Recommended Tag Architecture​
A practical taxonomy typically contains 4–6 tag groups.
Example structure:
Country
- Germany
- Netherlands
- France
Persona
- New Customer
- Returning Customer
- Loyalty Member
Experience Topics
- Checkout
- Delivery
- Returns
- Customer Support
Pain Points
- Delivery delay
- Payment failure
- Missing information
- Technical issue
Sentiment
- Positive
- Neutral
- Negative
Business Signals
- Competitor mention
- Feature request
- Cancellation intent
Recommended Number of Tags​
A good starting range is:
| Tag Type | Recommended |
|---|---|
| Tag groups | 4–6 |
| Total tags | 25–60 |
| Tags per group | 5–15 |
Large taxonomies (100+ tags) often reduce tagging accuracy and are harder to maintain.
Designing Tagging Jobs​
Tagging jobs run AI classifiers that apply tags automatically to highlights.

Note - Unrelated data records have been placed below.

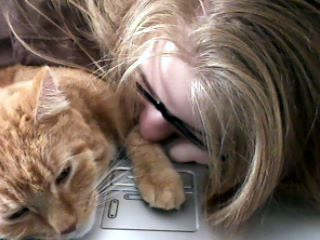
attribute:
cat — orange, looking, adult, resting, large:
[4, 64, 189, 240]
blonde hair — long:
[9, 0, 313, 237]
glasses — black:
[128, 76, 217, 152]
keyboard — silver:
[28, 159, 211, 237]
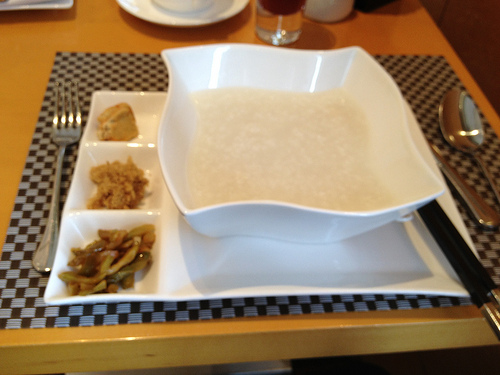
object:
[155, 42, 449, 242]
bowl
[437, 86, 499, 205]
spoon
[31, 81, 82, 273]
fork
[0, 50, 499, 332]
placemat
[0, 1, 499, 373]
table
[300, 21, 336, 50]
shadow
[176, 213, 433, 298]
shadow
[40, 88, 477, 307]
plate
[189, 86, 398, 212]
soup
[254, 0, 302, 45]
glass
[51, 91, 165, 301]
sections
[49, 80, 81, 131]
tines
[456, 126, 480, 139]
light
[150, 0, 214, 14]
mug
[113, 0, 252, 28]
saucer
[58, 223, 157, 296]
beans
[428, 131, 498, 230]
knife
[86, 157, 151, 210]
ginger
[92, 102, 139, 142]
food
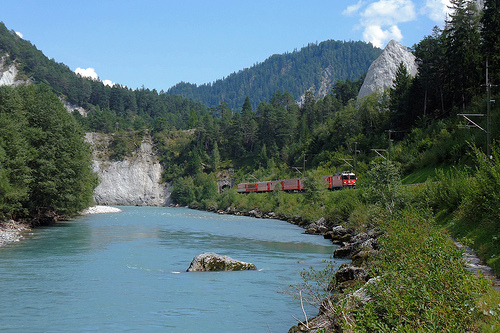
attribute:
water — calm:
[40, 226, 254, 321]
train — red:
[227, 148, 388, 210]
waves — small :
[111, 220, 234, 255]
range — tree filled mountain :
[7, 19, 483, 323]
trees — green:
[5, 80, 97, 225]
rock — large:
[182, 240, 256, 282]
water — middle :
[43, 245, 169, 325]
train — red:
[224, 165, 363, 195]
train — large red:
[236, 166, 357, 201]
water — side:
[45, 250, 186, 319]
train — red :
[233, 162, 368, 196]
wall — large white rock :
[96, 142, 161, 220]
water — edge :
[12, 197, 312, 328]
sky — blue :
[80, 13, 217, 47]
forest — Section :
[220, 93, 450, 186]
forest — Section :
[285, 85, 469, 177]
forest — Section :
[210, 90, 420, 170]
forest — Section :
[354, 99, 458, 167]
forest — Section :
[391, 123, 468, 220]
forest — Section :
[400, 111, 468, 206]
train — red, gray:
[211, 166, 361, 193]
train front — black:
[330, 166, 362, 187]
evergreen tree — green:
[19, 70, 100, 234]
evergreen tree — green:
[1, 72, 39, 231]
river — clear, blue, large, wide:
[1, 195, 343, 329]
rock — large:
[184, 250, 265, 276]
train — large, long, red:
[214, 168, 365, 197]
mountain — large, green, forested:
[147, 34, 406, 117]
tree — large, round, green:
[30, 77, 102, 231]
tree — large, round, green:
[1, 73, 39, 238]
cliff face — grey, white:
[85, 129, 177, 211]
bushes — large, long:
[316, 202, 493, 332]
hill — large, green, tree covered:
[1, 20, 205, 151]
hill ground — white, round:
[78, 202, 128, 222]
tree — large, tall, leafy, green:
[0, 84, 33, 221]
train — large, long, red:
[234, 172, 359, 192]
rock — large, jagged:
[187, 250, 259, 270]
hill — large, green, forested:
[178, 81, 350, 171]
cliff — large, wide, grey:
[92, 132, 164, 205]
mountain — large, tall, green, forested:
[159, 38, 383, 109]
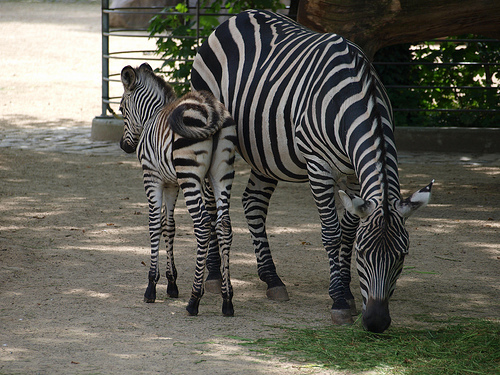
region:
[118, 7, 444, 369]
two zebras standing together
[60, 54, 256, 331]
small zebra standing on dirt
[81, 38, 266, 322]
small baby zebra standing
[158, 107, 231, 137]
curved tail of small zebra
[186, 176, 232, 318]
skinny hind legs of zebra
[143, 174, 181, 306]
skinny front legs of zebra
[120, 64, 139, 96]
brown and white ear of zebra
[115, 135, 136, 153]
black snout of zebra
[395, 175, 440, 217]
long white and black ears of zebra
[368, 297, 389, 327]
black snout of zebra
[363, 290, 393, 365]
This zebra has a black nose visible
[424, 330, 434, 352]
There is a patch of green grass here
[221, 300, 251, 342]
This zebra has a small hoof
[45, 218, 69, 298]
There is a patch of gravel that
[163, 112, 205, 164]
There is a small zebra tail here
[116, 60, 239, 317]
young zebra facing away from the camera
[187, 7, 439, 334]
adult zebra eating vegetation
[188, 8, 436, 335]
adult zebra facing frontward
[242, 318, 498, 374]
vegetation on the ground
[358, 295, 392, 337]
nose of adult zebra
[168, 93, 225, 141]
tail of young zebra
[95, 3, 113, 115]
corner post of railing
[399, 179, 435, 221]
left ear of adult zebra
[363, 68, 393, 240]
mane of adult zebra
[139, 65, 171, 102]
mane of young zebra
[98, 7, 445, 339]
Zebras on the ground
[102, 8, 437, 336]
Zebras are on the ground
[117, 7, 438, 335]
Zebras are standing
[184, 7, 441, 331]
Zebra is standing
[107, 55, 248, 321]
Baby zebra standing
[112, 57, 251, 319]
Baby zebra is standing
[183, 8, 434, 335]
Zebra eating hay off the ground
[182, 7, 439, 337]
Zebra is eating hay off the ground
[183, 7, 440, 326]
Zebra is standing in the dirt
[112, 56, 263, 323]
Baby zebra is standing in the dirt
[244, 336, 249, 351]
edge of a leg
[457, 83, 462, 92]
part of a bush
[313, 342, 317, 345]
part of a lawn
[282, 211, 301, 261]
part of a tail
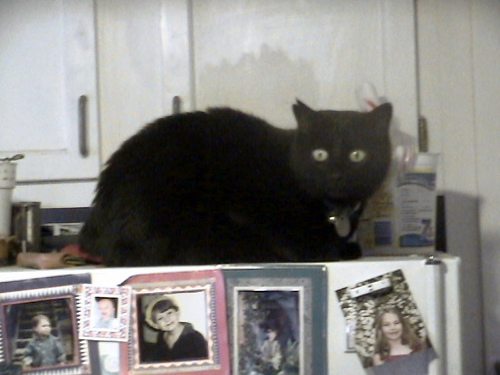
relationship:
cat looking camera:
[74, 90, 397, 257] [161, 77, 443, 363]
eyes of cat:
[309, 145, 366, 163] [74, 90, 397, 257]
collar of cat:
[327, 207, 353, 236] [74, 90, 397, 257]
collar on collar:
[327, 207, 353, 236] [327, 207, 353, 236]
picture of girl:
[330, 257, 442, 372] [367, 299, 440, 370]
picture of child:
[114, 270, 230, 375] [147, 298, 199, 353]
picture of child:
[96, 270, 231, 373] [144, 293, 206, 354]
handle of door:
[69, 86, 100, 156] [10, 5, 110, 185]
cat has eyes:
[74, 90, 397, 257] [310, 146, 371, 172]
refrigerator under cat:
[4, 252, 483, 372] [74, 90, 397, 257]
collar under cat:
[327, 207, 370, 236] [74, 90, 397, 257]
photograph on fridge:
[6, 261, 444, 369] [3, 257, 481, 370]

Separating tagging jobs improves accuracy and maintainability.
Recommended structure:
Tagging Job 1: Experience Topics​
Purpose: classify what the feedback is about.
Example tags:
- Checkout
- Delivery
- Returns
- Customer Support
- Product Quality
Tagging Job 2: Pain Points​
Purpose: identify problems or friction.
Example tags:
- Delivery delay
- Payment failure
- Confusing pricing
- Technical bug
Tagging Job 3: Sentiment​
Purpose: detect emotional tone.
Example tags:
- Positive
- Neutral
- Negative
Tagging Job 4: Persona​
Purpose: identify customer attributes.
Example tags:
- New Customer
- Returning Customer
Optional Tagging Job: Business Signals​
Example tags:
- Competitor mention
- Feature request
- Cancellation intent
A Simple Starter Setup​
Recommended starting setup for most teams:
Tag Groups​
Experience Topics
Pain Points
Sentiment
Country
Persona
Example Tags​
Experience Topics
- Checkout
- Delivery
- Returns
- Customer Support
- Product Quality
Pain Points
- Delivery delay
- Payment failure
- Missing information
- Technical issue
Sentiment
- Positive
- Neutral
- Negative
Persona
- New Customer
- Returning Customer
Tagging Jobs​
Job 1: Experience Topics
Job 2: Pain Points
Job 3: Sentiment
Job 4: Persona
Iteratively Improving the Taxonomy​
The best tagging systems evolve based on how teams use chat and analysis.
A simple process works well:
Step 1: Start simple​
Create a small set of tags.
Step 2: Observe user questions​
Look at the queries people ask in NEXT, such as:
- "Why are customers unhappy with delivery?"
- "What problems occur during checkout?"
- "What feedback do we get from Germany?"
Step 3: Add tags when analysis requires them​
For example:
If people ask:
"What problems do customers experience during checkout?"
Add a tag:
Experience Topic
- Checkout
Step 4: Avoid premature complexity​
Only introduce new tags when they enable new insights.
Summary​
A good tag taxonomy should:
- focus on experience topics and pain points
- keep segmentation simple
- separate tagging jobs by purpose
- start small (25–60 tags is usually enough)
- evolve based on real analysis questions
The goal is not to describe everything in your data.
The goal is to make it easy to discover actionable insights from customer feedback.